I admit I hadn’t heard of Nicholaes Maes, reportedly Rembrandt’s favourite pupil, so I was very keen to discover his work at the National Gallery at the beginning of March 2020, just before lockdown.
The mid-seventeenth century must have been an exciting time for the young Maes, who left his home town of Dordrecht to go and work in Rembrandt’s studio in Amsterdam. The great master painter attracted ambitious young artists from all over the Dutch Republic and this being the ‘Golden Age’ (at least the last years of it) in the Netherlands, there was plenty of money to be spent on art and artists.
The exhibition rooms progress chronologically through Maes’s career. Firstly, the focus is on Maes’s ‘history painting’ by which was meant then, stories from the Bible or mythology, which were considered to be the most worthy of themes and sufficiently challenging for artists. Maes’s Adoration of the Shepherd’s 1656-8 shows the heavy influence of Rembrandt, the use of light and darkness to project or dissimulate in darkness, people, objects and interiors. Thus Mary, the infant Jesus and four shepherds are spotlit, as is the building they are sheltering in, with its crumbling plasterwork and exposed brickwork. Indeed it is the building I like most in this composition, also the view of the countryside through the ruined arch. This work is almost a copy of Albrecht Dürer’s 1504 engraving of the same title, which is worth running your eyes over for its greatness.
Even more interesting was room two with Maes’s famous ‘genre’ paintings. ‘Genre painting’ was an artistic movement of the time, which celebrated everyday life.

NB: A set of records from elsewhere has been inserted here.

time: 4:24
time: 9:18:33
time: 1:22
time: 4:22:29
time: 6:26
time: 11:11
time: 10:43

Maes’s interiors, domestic settings with mothers, maids, seamstresses, elderly women, abound. All the compositions are compelling, easy on the eye and of course, beautifully painted. Most notably Young mother with her children 1655 (see title image) A mother has rapped her son with a birch rod to stop him from beating his drum. The baby must not wake! An era where corporal punishment was not frowned upon, and yet this portrait of family life is so relatable and human even though several centuries separate us from this scene.

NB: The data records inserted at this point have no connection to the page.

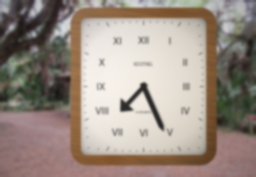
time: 7:26
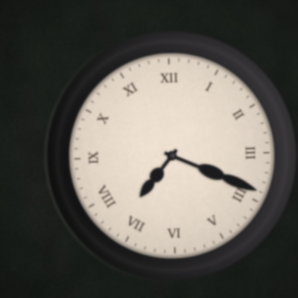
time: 7:19
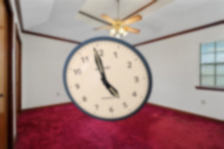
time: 4:59
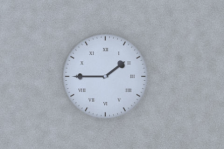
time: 1:45
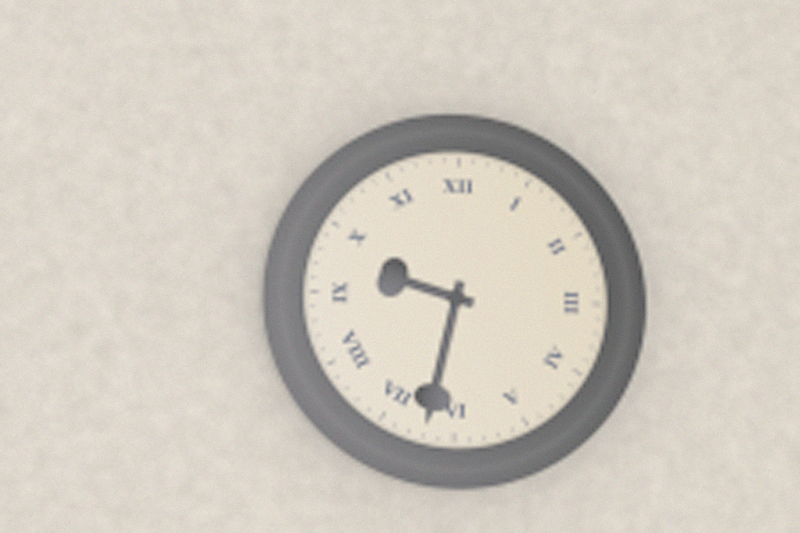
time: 9:32
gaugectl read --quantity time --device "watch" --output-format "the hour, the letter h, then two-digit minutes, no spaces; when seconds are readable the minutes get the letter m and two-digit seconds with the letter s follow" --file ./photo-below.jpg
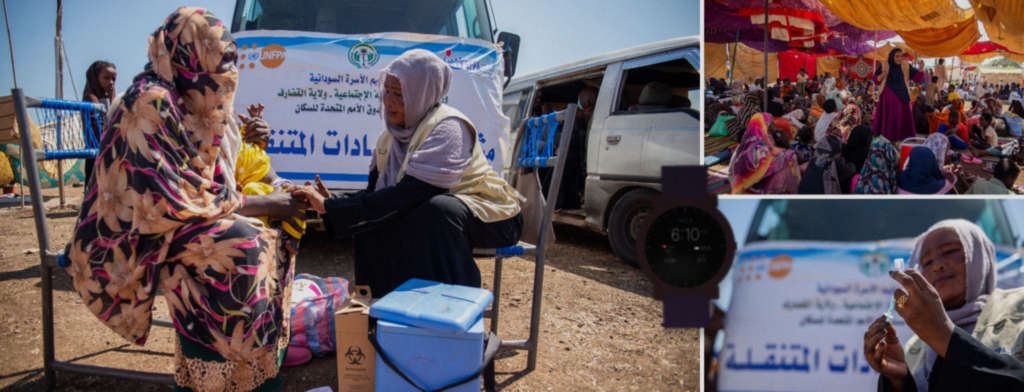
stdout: 6h10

Hugely enjoyable are the Eavesdropping works. In The listening housewife 1655, the central character is looking almost straight at us as she creeps down the stairs. Her index finger is resting on her lips as if she knows she is doing something she shouldn’t. Meanwhile the clandestine couple is in a backroom in the basement. A man has come upon them with his lantern. These paintings are full of stories which makes them both fascinating and alive. Is the man cavorting with a lady, her husband?
Meanwhile the maid hiding behind a half-drawn curtain in The Eavesdropper 1655 is giving us a half-smile. A man stands at a window holding a pack of papers. It is hard to discern exactly what is happening however the attention to detail, to household objects, makes us spot an upturned watering jug or vase. Is this a metaphor for an upturned household? A household going to rack and ruin.
Before wandering off to the portrait room I stop before the magnificent Old woman dozing 1656, fallen asleep over her reading. An open Bible, an hourglass and the extinguished candle are all symbols of her fragile mortality.
The final room was devoted to Maes’s portraiture. I particularly warmed to Maes’s self portrait. Sporting a tremendous wig, Maes is looking every bit the successful portrait painter he had become aged fifty. He managed to paint nine hundred portraits but he had to abandon the style he had displayed in his genre paintings. His young lady sitters preferred white to brown in their portraits which had to be more colourful to reflect the international obsession for elaborate clothes and refinement. Certain poses had to be struck up, gone were the ordinary eavesdropping maids and housewives and in came something else.
This is a gem of an exhibition, cohesive, instructive and a feast to the eye. Highly recommended to those willing to make the journey into London.
Nicolaes Maes: Dutch Master of the Golden Age has been extended at the National Gallery. Opening date still to be decided. Entrance free.